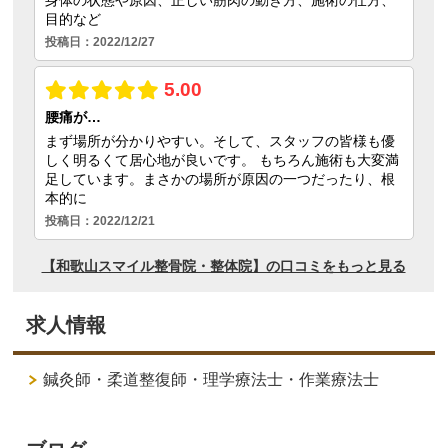
求人情報
鍼灸師・柔道整復師・理学療法士・作業療法士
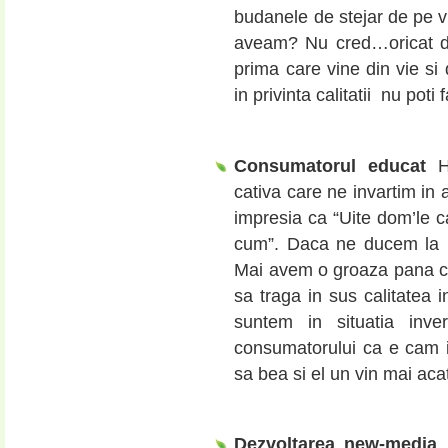
budanele de stejar de pe v
aveam? Nu cred…oricat de 
prima care vine din vie si 
in privinta calitatii nu poti 
Consumatorul educat
Hm
cativa care ne invartim in
impresia ca “Uite dom’le c
cum”. Daca ne ducem la ra
Mai avem o groaza pana c
sa traga in sus calitatea i
suntem in situatia inv
consumatorului ca e cam i
sa bea si el un vin mai acata
Dezvoltarea new-media
…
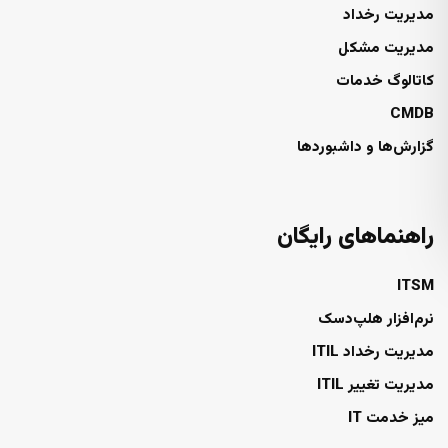
مدیریت رخداد
مدیریت مشکل
کاتالوگ خدمات
CMDB
گزارش‌ها و داشبوردها
راهنماهای رایگان
ITSM
نرم‌افزار هلپ‌دسک
مدیریت رخداد ITIL
مدیریت تغییر ITIL
میز خدمت IT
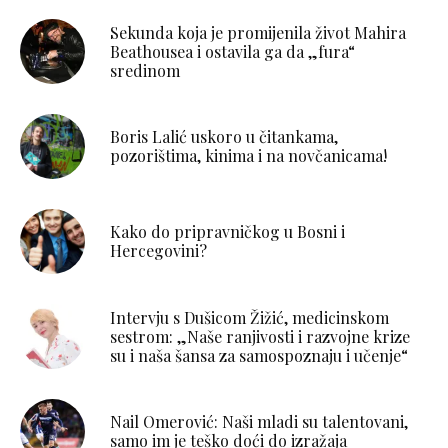
Sekunda koja je promijenila život Mahira
Beathousea i ostavila ga da „fura“
sredinom
Boris Lalić uskoro u čitankama,
pozorištima, kinima i na novčanicama!
Kako do pripravničkog u Bosni i
Hercegovini?
Intervju s Dušicom Žižić, medicinskom
sestrom: „Naše ranjivosti i razvojne krize
su i naša šansa za samospoznaju i učenje“
Nail Omerović: Naši mladi su talentovani,
samo im je teško doći do izražaja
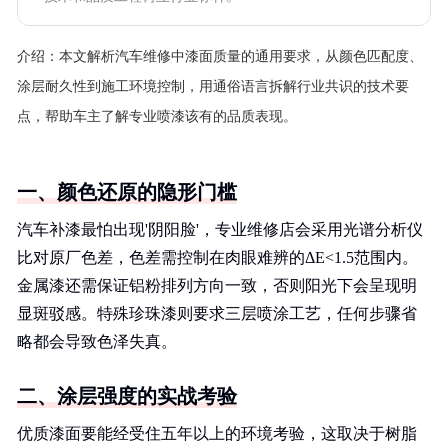
介绍：
本文解析汽车维修中漆面质量的通用要求，从颜色匹配度、
涂层耐久性到施工环境控制，用通俗语言拆解行业共识的技术要
点，帮助车主了解专业喷漆该有的品质表现。
一、颜色还原的隐形门槛
汽车补漆最怕出现'阴阳脸'，专业维修店会采用光谱分析仪
比对原厂色差，色差需控制在肉眼难辨的ΔE<1.5范围内。
金属漆还需保证铝粉排列方向一致，否则阳光下会呈现明
显斑驳感。特殊珍珠漆则要求三层喷涂工艺，任何步骤省
略都会导致色泽失真。
二、涂层强度的实战考验
优质漆面要能经受住五年以上的环境考验，这取决于树脂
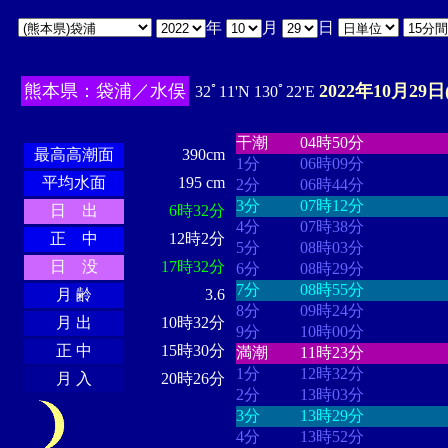
年
月
日
熊本県：袋浦／水俣
2022年10月29日
32ﾟ11'N 130ﾟ22'E
・・・・
・・・・・・・・
・
・・・・・・
・・・・・・
干潮
04時50分
最高高潮面
390cm
1分
06時09分
平均水面
195 cm
2分
06時44分
3分
07時12分
日 出
6時32分
4分
07時38分
正 中
12時2分
5分
08時03分
日 没
17時32分
6分
08時29分
7分
08時55分
月 齢
3.6
8分
09時24分
月 出
10時32分
9分
10時00分
正 中
15時30分
満潮
11時23分
1分
12時32分
月 入
20時26分
2分
13時03分
3分
13時29分
4分
13時52分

• About this task: Put every line of text from the records above into a JSON list of strings, one string per line, skipping blank lines. Leave the pictures out of the list.

• Output of the task:
[
  "求人情報",
  "鍼灸師・柔道整復師・理学療法士・作業療法士",
  "budanele de stejar de pe v",
  "aveam? Nu cred…oricat de ",
  "prima care vine din vie si ",
  "in privinta calitatii nu poti ",
  "Consumatorul educat",
  "Hm",
  "cativa care ne invartim in",
  "impresia ca “Uite dom’le c",
  "cum”. Daca ne ducem la ra",
  "Mai avem o groaza pana c",
  "sa traga in sus calitatea i",
  "suntem in situatia inv",
  "consumatorului ca e cam i",
  "sa bea si el un vin mai acata",
  "Dezvoltarea new-media",
  "…",
  "مدیریت رخداد",
  "مدیریت مشکل",
  "کاتالوگ خدمات",
  "CMDB",
  "گزارش‌ها و داشبوردها",
  "راهنماهای رایگان",
  "ITSM",
  "نرم‌افزار هلپ‌دسک",
  "مدیریت رخداد ITIL",
  "مدیریت تغییر ITIL",
  "میز خدمت IT",
  "Sekunda koja je promijenila život Mahira",
  "Beathousea i ostavila ga da „fura“",
  "sredinom",
  "Boris Lalić uskoro u čitankama,",
  "pozorištima, kinima i na novčanicama!",
  "Kako do pripravničkog u Bosni i",
  "Hercegovini?",
  "Intervju s Dušicom Žižić, medicinskom",
  "sestrom: „Naše ranjivosti i razvojne krize",
  "su i naša šansa za samospoznaju i učenje“",
  "Nail Omerović: Naši mladi su talentovani,",
  "samo im je teško doći do izražaja",
  "介绍：",
  "本文解析汽车维修中漆面质量的通用要求，从颜色匹配度、",
  "涂层耐久性到施工环境控制，用通俗语言拆解行业共识的技术要",
  "点，帮助车主了解专业喷漆该有的品质表现。",
  "一、颜色还原的隐形门槛",
  "汽车补漆最怕出现'阴阳脸'，专业维修店会采用光谱分析仪",
  "比对原厂色差，色差需控制在肉眼难辨的ΔE<1.5范围内。",
  "金属漆还需保证铝粉排列方向一致，否则阳光下会呈现明",
  "显斑驳感。特殊珍珠漆则要求三层喷涂工艺，任何步骤省",
  "略都会导致色泽失真。",
  "二、涂层强度的实战考验",
  "优质漆面要能经受住五年以上的环境考验，这取决于树脂",
  "年",
  "月",
  "日",
  "熊本県：袋浦／水俣",
  "2022年10月29日",
  "32ﾟ11'N 130ﾟ22'E",
  "・・・・",
  "・・・・・・・・",
  "・",
  "・・・・・・",
  "・・・・・・",
  "干潮",
  "04時50分",
  "最高高潮面",
  "390cm",
  "1分",
  "06時09分",
  "平均水面",
  "195 cm",
  "2分",
  "06時44分",
  "3分",
  "07時12分",
  "日 出",
  "6時32分",
  "4分",
  "07時38分",
  "正 中",
  "12時2分",
  "5分",
  "08時03分",
  "日 没",
  "17時32分",
  "6分",
  "08時29分",
  "7分",
  "08時55分",
  "月 齢",
  "3.6",
  "8分",
  "09時24分",
  "月 出",
  "10時32分",
  "9分",
  "10時00分",
  "正 中",
  "15時30分",
  "満潮",
  "11時23分",
  "1分",
  "12時32分",
  "月 入",
  "20時26分",
  "2分",
  "13時03分",
  "3分",
  "13時29分",
  "4分",
  "13時52分"
]